Speaking as Aviva released its half year results, Ms Blanc said: "We are going to focus on those businesses where we have the necessary size, capability and brilliant customer service to generate superior shareholder returns. This is where we will invest and grow.

"Where we cannot meet our strategic objectives, we will take decisive action and we will withdraw capital."

This comes after Aviva's operating profit for the first half of 2020 was £1.2bn, down from £1.39bn a year earlier.

Covid-19 caused Aviva to experience increased insurance claims, reduced customer activity levels and lower asset values as well as increased money spent on ensuring the company could continue to operate during lockdown.

Despite this, its UK life business, which includes savings and retirement, saw operating profits grow 9 per cent to £817m with net flows increasing 28 per cent to £4.2bn.

While there was a lull in new business during April and May, activity has since started to return to normal levels.

Ms Blanc, who became chief executive in July after Maurice Tulloch stood down for family reasons, said Aviva had “responded well” to Covid-19 but said she was under no illusions the challenges it posed were over.
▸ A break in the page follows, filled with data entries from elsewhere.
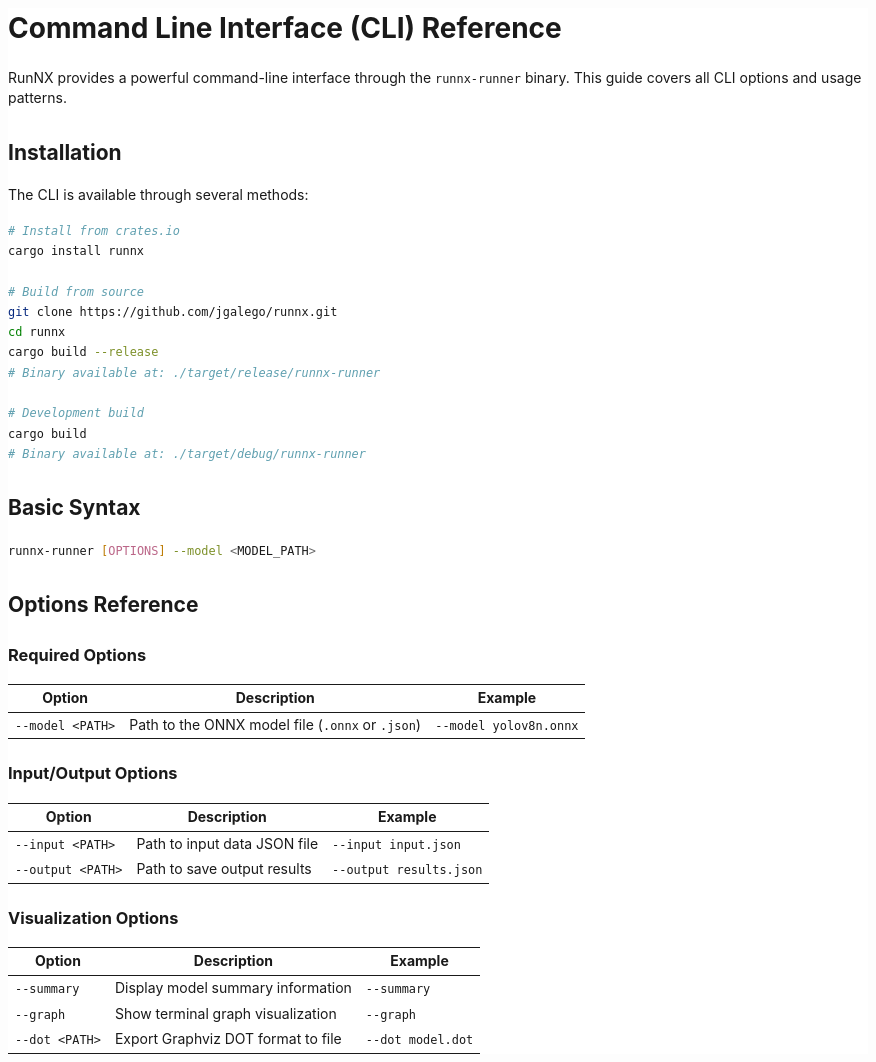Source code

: # Command Line Interface (CLI) Reference

RunNX provides a powerful command-line interface through the `runnx-runner` binary. This guide covers all CLI options and usage patterns.

## Installation

The CLI is available through several methods:

```bash
# Install from crates.io
cargo install runnx

# Build from source
git clone https://github.com/jgalego/runnx.git
cd runnx
cargo build --release
# Binary available at: ./target/release/runnx-runner

# Development build
cargo build
# Binary available at: ./target/debug/runnx-runner
```

## Basic Syntax

```bash
runnx-runner [OPTIONS] --model <MODEL_PATH>
```

## Options Reference

### Required Options

| Option | Description | Example |
|--------|-------------|---------|
| `--model <PATH>` | Path to the ONNX model file (`.onnx` or `.json`) | `--model yolov8n.onnx` |

### Input/Output Options

| Option | Description | Example |
|--------|-------------|---------|
| `--input <PATH>` | Path to input data JSON file | `--input input.json` |
| `--output <PATH>` | Path to save output results | `--output results.json` |

### Visualization Options

| Option | Description | Example |
|--------|-------------|---------|
| `--summary` | Display model summary information | `--summary` |
| `--graph` | Show terminal graph visualization | `--graph` |
| `--dot <PATH>` | Export Graphviz DOT format to file | `--dot model.dot` |

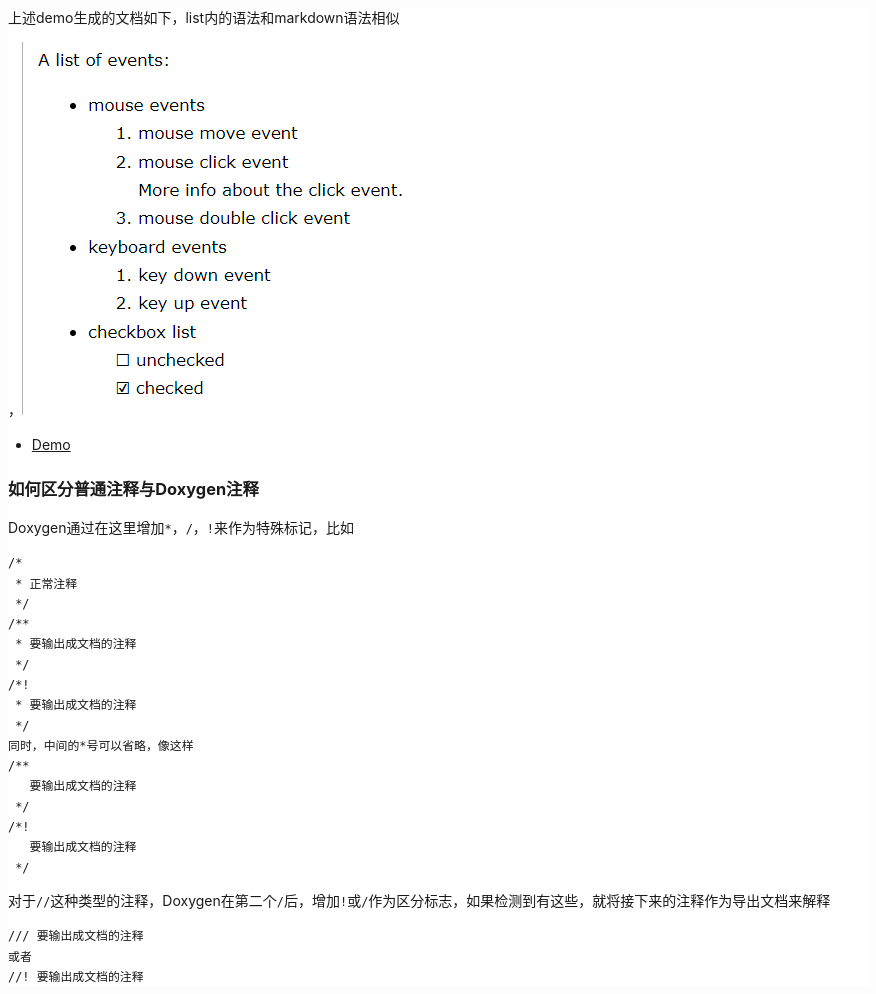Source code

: 上述demo生成的文档如下，list内的语法和markdown语法相似

，![image-20240409150219886](./assets/image-20240409150219886.png)

- [Demo](./doxygenDemo)

### 如何区分普通注释与Doxygen注释

Doxygen通过在这里增加`*`，`/`，`!`来作为特殊标记，比如

```
/*
 * 正常注释
 */
/**
 * 要输出成文档的注释
 */
/*!
 * 要输出成文档的注释
 */
同时，中间的*号可以省略，像这样
/**
   要输出成文档的注释
 */
/*!
   要输出成文档的注释
 */
```

对于`//`这种类型的注释，Doxygen在第二个`/`后，增加`!`或`/`作为区分标志，如果检测到有这些，就将接下来的注释作为导出文档来解释

```
/// 要输出成文档的注释
或者
//! 要输出成文档的注释
```
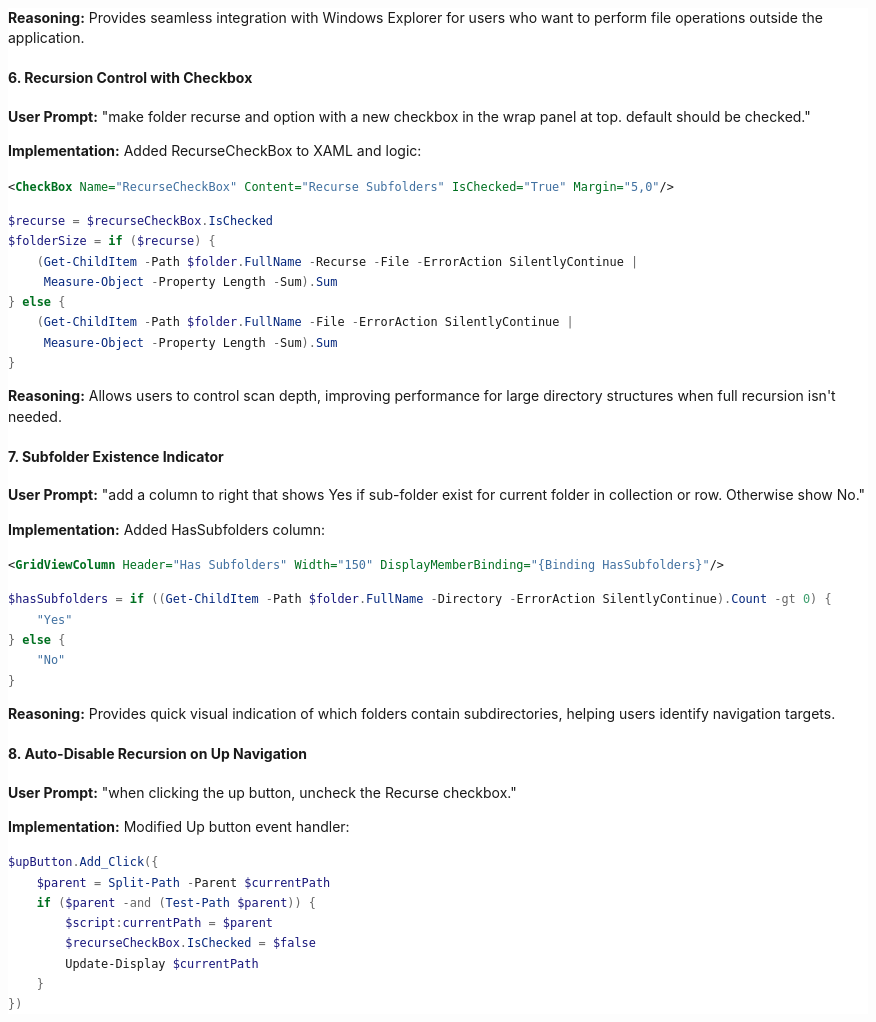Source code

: **Reasoning:** Provides seamless integration with Windows Explorer for users who want to perform file operations outside the application.

#### 6. Recursion Control with Checkbox
**User Prompt:** "make folder recurse and option with a new checkbox in the wrap panel at top. default should be checked."

**Implementation:** Added RecurseCheckBox to XAML and logic:
```xml
<CheckBox Name="RecurseCheckBox" Content="Recurse Subfolders" IsChecked="True" Margin="5,0"/>
```

```powershell
$recurse = $recurseCheckBox.IsChecked
$folderSize = if ($recurse) {
    (Get-ChildItem -Path $folder.FullName -Recurse -File -ErrorAction SilentlyContinue | 
     Measure-Object -Property Length -Sum).Sum
} else {
    (Get-ChildItem -Path $folder.FullName -File -ErrorAction SilentlyContinue | 
     Measure-Object -Property Length -Sum).Sum
}
```

**Reasoning:** Allows users to control scan depth, improving performance for large directory structures when full recursion isn't needed.

#### 7. Subfolder Existence Indicator
**User Prompt:** "add a column to right that shows Yes if sub-folder exist for current folder in collection or row. Otherwise show No."

**Implementation:** Added HasSubfolders column:
```xml
<GridViewColumn Header="Has Subfolders" Width="150" DisplayMemberBinding="{Binding HasSubfolders}"/>
```

```powershell
$hasSubfolders = if ((Get-ChildItem -Path $folder.FullName -Directory -ErrorAction SilentlyContinue).Count -gt 0) {
    "Yes"
} else {
    "No"
}
```

**Reasoning:** Provides quick visual indication of which folders contain subdirectories, helping users identify navigation targets.

#### 8. Auto-Disable Recursion on Up Navigation
**User Prompt:** "when clicking the up button, uncheck the Recurse checkbox."

**Implementation:** Modified Up button event handler:
```powershell
$upButton.Add_Click({
    $parent = Split-Path -Parent $currentPath
    if ($parent -and (Test-Path $parent)) {
        $script:currentPath = $parent
        $recurseCheckBox.IsChecked = $false
        Update-Display $currentPath
    }
})
```
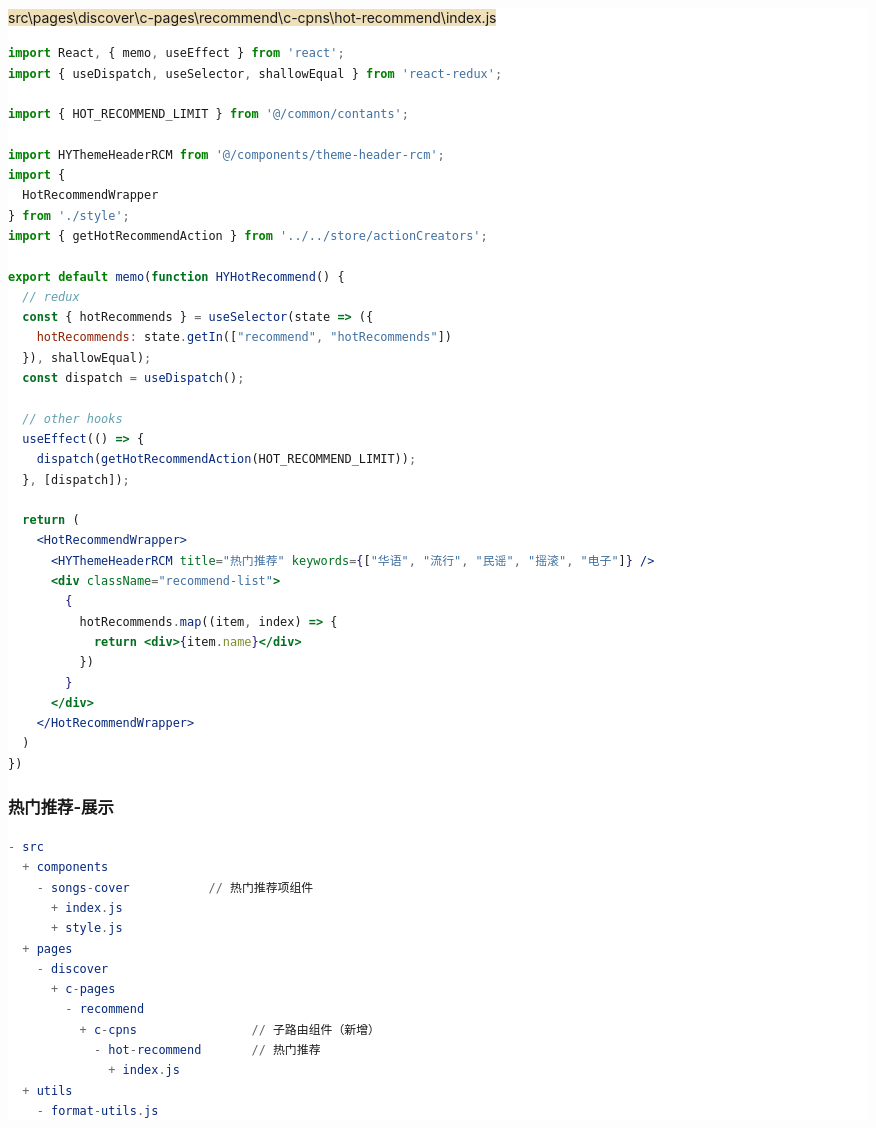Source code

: <span style="background: #efe0b9">src\pages\discover\c-pages\recommend\c-cpns\hot-recommend\index.js</span>

```jsx
import React, { memo, useEffect } from 'react';
import { useDispatch, useSelector, shallowEqual } from 'react-redux';

import { HOT_RECOMMEND_LIMIT } from '@/common/contants';

import HYThemeHeaderRCM from '@/components/theme-header-rcm';
import {
  HotRecommendWrapper
} from './style';
import { getHotRecommendAction } from '../../store/actionCreators';

export default memo(function HYHotRecommend() {
  // redux 
  const { hotRecommends } = useSelector(state => ({
    hotRecommends: state.getIn(["recommend", "hotRecommends"])
  }), shallowEqual);
  const dispatch = useDispatch();

  // other hooks
  useEffect(() => {
    dispatch(getHotRecommendAction(HOT_RECOMMEND_LIMIT));
  }, [dispatch]);

  return (
    <HotRecommendWrapper>
      <HYThemeHeaderRCM title="热门推荐" keywords={["华语", "流行", "民谣", "摇滚", "电子"]} />
      <div className="recommend-list">
        {
          hotRecommends.map((item, index) => {
            return <div>{item.name}</div>
          })
        }
      </div>
    </HotRecommendWrapper>
  )
})
```



### 热门推荐-展示

```elm
- src 
  + components
    - songs-cover           // 热门推荐项组件
      + index.js
      + style.js
  + pages
    - discover                   
      + c-pages   
        - recommend              
          + c-cpns                // 子路由组件（新增）
            - hot-recommend		  // 热门推荐
              + index.js
  + utils
    - format-utils.js
```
She said: “We are all still living with Covid-19 and a return to normality is likely to remain some way off. The recent global economic downturn is unprecedented and the fiscal response by governments around the world has been extraordinary.

“As protective measures are eased and government support withdrawn, economic headwinds and capital market volatility are likely to persist. As a result, any recovery in customer activity is likely to be gradual and we will continue to be prudent in managing our businesses and capital resources. 

“This means uncertainty in the outlook will persist in the near term and may mean that growth and profitability targets will be harder to deliver. However, as demonstrated in our first half results, Aviva is operationally and financially resilient. As we deliver on our priorities of focusing the portfolio, transforming performance and building on our financial strength, we will unlock value for shareholders.”

Assets under administration ended the first half at £113bn, unchanged over the year, with positive net flows offset by adverse market movement, Aviva said.

Meanwhile, Aviva Investors operating profit declined to £35m due to capital market weakness and de-risking of asset strategies.

Despite this, it generated net positive external client flows of £1.3bn, driven by significant new business wins in the UK and North America. 

The company’s future dividend policy is also up for review.

Back in April, Aviva withdrew its recommendation to pay the 2019 final dividend to shareholders — which was set to be paid in June — in the wake of the challenges presented by the virus.